Un gesto di estrema violenza, motivo per cui la donna si trova in carcere al momento della scrittura delle sue memorie, Alessandra lo compirà nei confronti di Francesco. Il delitto si situa all’apice di un periodo di presa di coscienza da parte della giovane che il suo sogno d’amore si stava incrinando. A differenza di quanto accaduto durante il corteggiamento e il fidanzamento, Francesco non le dimostra l’affetto e non le rivolge le attenzioni desiderati da Alessandra; inoltre, mostra di apprezzare Ariberto, considerandolo un brav’uomo, e di condannare Eleonora e il suo gesto, tanto che, per esempio, aveva raccontato alla madre che era annegata per disgrazia.
La notte dell’omicidio, mentre Francesco dorme, Alessandra lo chiama disperatamente con gli occhi, come ogni notte in cui hanno riposato insieme dal matrimonio, ma lui non risponde e lei sente dentro di sé salire l’ira. La visione delle spalle di Francesco, emblema del muro tra loro, la fanno sentire al pari di un cane rabbioso; ormai non può più sopportare le latitanze del marito nei confronti suoi e dell’amore che li unisce, non riesce a vivere quel sentimento come vorrebbe, non percepisce più la somiglianza tra il loro rapporto e quello di cui aveva fatto esperienza attraverso il sentimento che legava la madre a Hervey. In questa
45 alterazione, Alessandra vede accanto a sé Eleonora e la nonna Editta, che la osservano mentre continua a chiedere aiuto a Francesco, lo implora di tornare ai giorni felici del fidanzamento, nei luoghi dove la loro relazione ha avuto inizio, ricreando le situazioni e ripetendo le frasi, vivendo l’amore come allora. La giovane sente anche la voce della Nonna che le dice quanto, a suo parere, sia stata temeraria nell’aver scelto di non generare figli fino a quel momento, poiché non potrà dare la colpa di una sua eventuale infelicità con il marito ai sacrifici fatti per crescere la prole, ma la sconfitta peserà unicamente su di lei. La Nonna augura alla nipote di riuscire a trovare la felicità, come Alessandra crede di poter fare, insieme al marito, ma le chiede anche come reagirebbe se ciò non avvenisse. La risposta di Alessandra è sempre la stessa: se non ce l’avesse fatta si sarebbe ammazzata.

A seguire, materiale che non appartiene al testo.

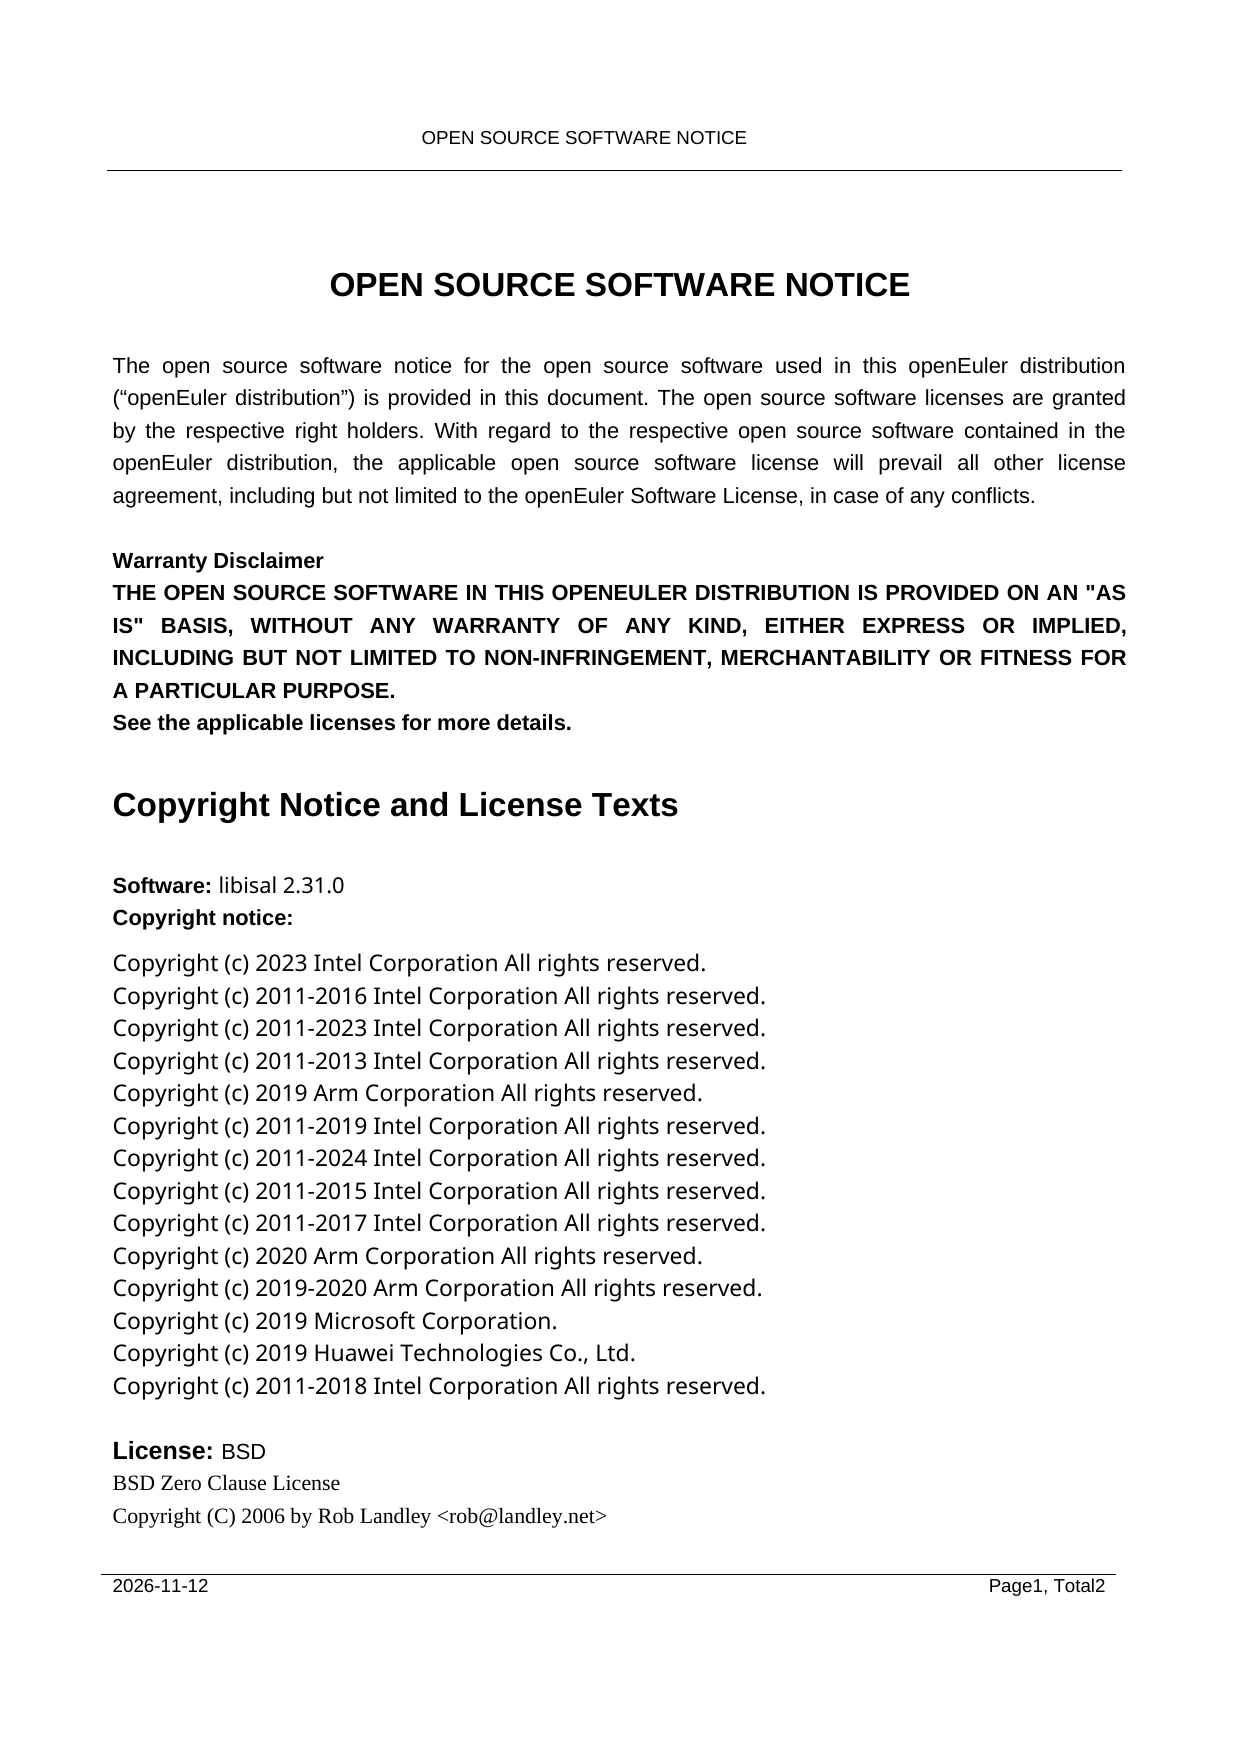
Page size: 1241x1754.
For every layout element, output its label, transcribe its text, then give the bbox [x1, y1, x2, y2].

Così, quella notte, davanti alla mancata risposta di Francesco alla sua ennesima disperata richiesta di aiuto, Alessandra prende la pistola e se la punta alla tempia. Chiede nuovamente soccorso al marito, che la incita a dormire promettendo, come sempre, che avrebbero parlato il giorno seguente; allora l’ira la assale e Alessandra scarica la pistola nella schiena di Francesco.

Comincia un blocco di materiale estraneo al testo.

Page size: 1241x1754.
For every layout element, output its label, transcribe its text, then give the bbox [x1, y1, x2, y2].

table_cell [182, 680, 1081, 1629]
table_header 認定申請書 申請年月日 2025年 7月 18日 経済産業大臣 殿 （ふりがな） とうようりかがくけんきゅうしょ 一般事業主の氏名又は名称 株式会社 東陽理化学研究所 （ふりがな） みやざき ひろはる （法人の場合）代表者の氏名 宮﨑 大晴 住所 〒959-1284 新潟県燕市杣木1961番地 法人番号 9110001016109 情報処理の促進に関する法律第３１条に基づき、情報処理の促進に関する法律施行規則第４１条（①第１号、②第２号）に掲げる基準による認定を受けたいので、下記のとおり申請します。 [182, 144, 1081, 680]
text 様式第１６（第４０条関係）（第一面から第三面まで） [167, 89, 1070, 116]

Da quando si trova in cella, ogni sera, il marito la va a trovare, ora senza fretta né distrazioni. Discorrono insieme, lui non si stanca mai di guardarla, standole seduto di fronte sulla poltrona di casa e ciò fa riflettere Alessandra e la induce a credere che il suo gesto violento e disperato abbia fatto comprendere a Francesco l’amore che prova nei suoi confronti e che solo ora la riconosca nel modo in cui lei aveva sempre ambito di essere, amata da lui.